#### [本文抜粋]
---+---

いちばんがっかりしたのは北方領土問題での共産党批判。佐藤さんの(鈴木宗男さんも含め)この問題での先駆的な行動を尊敬していたけれど、それが地に落ちた感じだ。

 

 北方領土問題は、戦後ずっと動かなかった。ソ連との間で問題を抱えていたほうが西側の一員としての立場を貫きやすかったからという政治的事情もあったが、何より、サンフランシスコ条約で日本は千島の領有を放棄したのに、そこに触れないまま「北方領土は千島ではない」という非常識な枠にしばられたため、ソ連に領土返還を求める道理、大義がなくなったからだ。

 

 そこに変化をもたらしたのが、佐藤さんであり鈴木さんであった。歯舞と色丹の二島返還を先行させ、その他は平和条約を結んだ際に解決するという論理を打ち立て、ソ連に迫っていったのだ。今思い起こしても、あの頃が、北方領土返還がもっとも現実的になった時代だったと思う。

 

 その頃に感じていたのは、佐藤さんって、もしかして日本共産党の北方領土返還の論理に密かに学んだのではないだろうかということだ。日本共産党は1979年のソ連共産党との会談で北方領土問題を提起し、それまで「聞く耳を持たない」という態度に終始していたソ連側から、「聞く耳を持った」と言わせた。

 

 その論拠となったのは、歯舞、色丹はそもそもサンフランシスコ条約で放棄した千島ではなく、歴史的にずっと北海道の一部であったということだ。そして、それ以外の島は条約で放棄した島にあたるが、第二次大戦は領土不拡大という連合国の原則があったはずで、それをスターリンが破ったのだから、ソ連がそれを反省し返還すべきであり、そこまで踏み込めば平和条約は達成できるという論理だった。一方、歯舞、色丹の返還も大きな前進なので、その際には中間的な条約を結ぼうという論理であった。

 

 だから、佐藤さんたちが二島とそれ以外を区別して対応し、ソ連側に変化が見られた際、尊敬もしたし、日本共産党から学ぶなんて(そうは明言していなかったが)立派だなとも思ったのだ。それだけに、志位さんが、鈴木さんや佐藤さんを「二島だけで終わらせようとしている」と批判した際、「共産党と同じような理屈なのに、変だなあ」と感じたのだ。

---+---

#### [資料]
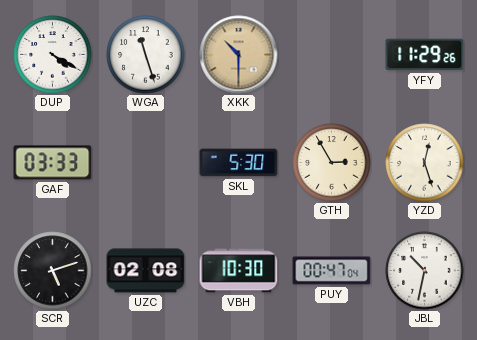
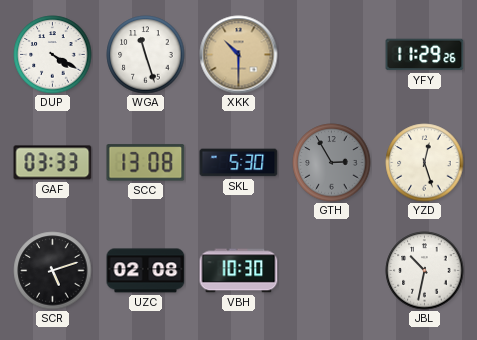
SCC: none -> 13:08
GTH dial: cream -> grey
PUY: 00:47 -> none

---+---

#### [やること]
**1)** 北方領土問題の文章について答えよ。
(a) 日本共産党がソ連共産党との会談で北方領土問題を提起したのは何年か。
(b) 佐藤さんと鈴木さんが先行して返還させようとした二島はどれか。
(c) 志位さんは鈴木さんや佐藤さんを何と批判したか。
**2)** 北方領土問題の文章のうち、「いちばんがっかりしたのは北方」で始まり「聞く耳を持った」と言わせた。」で終わる部分を、「ソ連」を「ソビエト」に変えて書き直せ。
**3)** 北方領土問題の文章を、最後の文の後から書き継げ。
資料は別の出典から取ったものだ。

#### [解答一覧]
**1)**
(a) 1979年
(b) 歯舞と色丹
(c) 「二島だけで終わらせようとしている」

**2)**
いちばんがっかりしたのは北方領土問題での共産党批判。佐藤さんの(鈴木宗男さんも含め)この問題での先駆的な行動を尊敬していたけれど、それが地に落ちた感じだ。

 

 北方領土問題は、戦後ずっと動かなかった。ソビエトとの間で問題を抱えていたほうが西側の一員としての立場を貫きやすかったからという政治的事情もあったが、何より、サンフランシスコ条約で日本は千島の領有を放棄したのに、そこに触れないまま「北方領土は千島ではない」という非常識な枠にしばられたため、ソビエトに領土返還を求める道理、大義がなくなったからだ。

 

 そこに変化をもたらしたのが、佐藤さんであり鈴木さんであった。歯舞と色丹の二島返還を先行させ、その他は平和条約を結んだ際に解決するという論理を打ち立て、ソビエトに迫っていったのだ。今思い起こしても、あの頃が、北方領土返還がもっとも現実的になった時代だったと思う。

 

 その頃に感じていたのは、佐藤さんって、もしかして日本共産党の北方領土返還の論理に密かに学んだのではないだろうかということだ。日本共産党は1979年のソビエト共産党との会談で北方領土問題を提起し、それまで「聞く耳を持たない」という態度に終始していたソビエト側から、「聞く耳を持った」と言わせた。

**3)**
 

 ところがだ。この「正論」を見るとがっかりだ。佐藤さんは、79年の日ソ両党会談以前の日本共産党の古い立場を持ってきて、共産党は二島だけで満足して平和条約を結ぼうとしてきたと批判している。さすがの公安調査庁横尾次長も、「回答が難しい問題ですね」として、直接の回答を避けている。共産党の本格的な研究をしている公安調査庁にとって、肯定的な回答はできなかっただろう。

 

 ところで、この佐藤さんの共産党批判って、先ほど書いたように、志位さんが佐藤さんを批判したのと同じ論法である。同じアプローチをしているもの同士が同レベルで批判しあうようでは、やはり領土問題は動かない。

 

 佐藤さんは、共産党の領土問題での態度を「私のようにロシアを担当していた人間からするとびっくりします」と言っているが、それこそびっくりだ。ロシアを担当し、北方領土問題を担当してきた佐藤さんが、日本共産党の領土問題のいちばん大事な方針を知らないなんて。そんな程度の知識で領土問題を担当していたとしたら、それは失敗するはずでしょう。

 

 それとも、政権入りを狙う日本共産党を批判したいがために、こっそりと知らないことにしたのだろうか。どっちにしても、佐藤さんを尊敬してきた人間として、こんな悲しいことはない。緊急事態宣言があけて、いまから1泊で出かけるので、明日の更新は夜。(続)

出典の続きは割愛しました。